Again, warning bells go off.

This being a hobby of mine, I decide to check this out further.  Oddly enough they don’t drop the name of the software on the Tripod page.  At the bottom there are two more links, one to another blog on WordPress and one to a Blogspot blog.

The Blogspot blog shows paydirt.  There is a banner ad right in the middle of the post for SatelliteDirect.

I head to their site.  It’s not a bad looking site, professional and even legit looking.  They have a “product review” at the top.  According to Interactive Media Magazine, SatelliteDirect is “[u]nequivocally the best TV to PC software on the Net!”  They also have some award badges for fake internet awards at the bottom (note to scammers, if you are going to give yourself fake awards, at least make a fake award site to link to).

What really should set off alarms are the promises of 3,500 HD channels for only $49.95.


The U.S. alone apparently has over 700 HD channels.  I don’t think the U.S. has 700 channels alone, much less in HD.

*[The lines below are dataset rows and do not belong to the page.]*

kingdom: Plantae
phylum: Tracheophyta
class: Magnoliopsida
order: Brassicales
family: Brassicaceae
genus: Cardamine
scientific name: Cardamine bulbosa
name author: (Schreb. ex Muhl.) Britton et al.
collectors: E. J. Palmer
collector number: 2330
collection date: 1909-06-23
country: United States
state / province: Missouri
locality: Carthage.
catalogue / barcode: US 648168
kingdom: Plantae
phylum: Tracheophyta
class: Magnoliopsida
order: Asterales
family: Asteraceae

A quick search for Interactive Media Magazine leads me to a site that basically says SatelliteDirect is a scam.  I haven’t fully studied that site or the site it directs to (No Bull TV on PC Reviews), so I’m not linking them here.  However, a quick search will get you there if you are curious, however tread lightly.  Like I said, I haven’t checked them out so I don’t know if they carry any malicious code.

A further search on SatelliteDirect shows some very disgruntled customers.

Yep, people have paid the approximately fifty dollars for the promise of free TV.  They aren’t happy with the returns, citing unresponsive customer service and broken promises.

Who would’ve thunk it.

Satellite TV is not to be had for a one time cost of fifty bucks.  There are plenty of free options to watch TV on the internet for free on top of that.  I, in fact, have a dear friend who has found the wonders of Chinese fed Internet TV.  Even if you don’t want to wade through pages of Chinese characters to watch your favorite TV shows, most are offered online by the networks that broadcast them or sites like Hulu.  There is usually a time delay, but hey, it’s free.

I’m still confused.  “Too good to be true” didn’t become a cliche because it wasn’t accurate.  I think the drive to get something for nothing has ended up costing many people a lot more than they were trying to save.  Especially if the scam ends up harvesting credit information for fraud or identity theft.

Update: The site for SatelliteDirect is registered to ETV Corp out of Miami, FL.  I’m curious if “Corp” is a protected term in Florida and if the company is an actual registered corporation.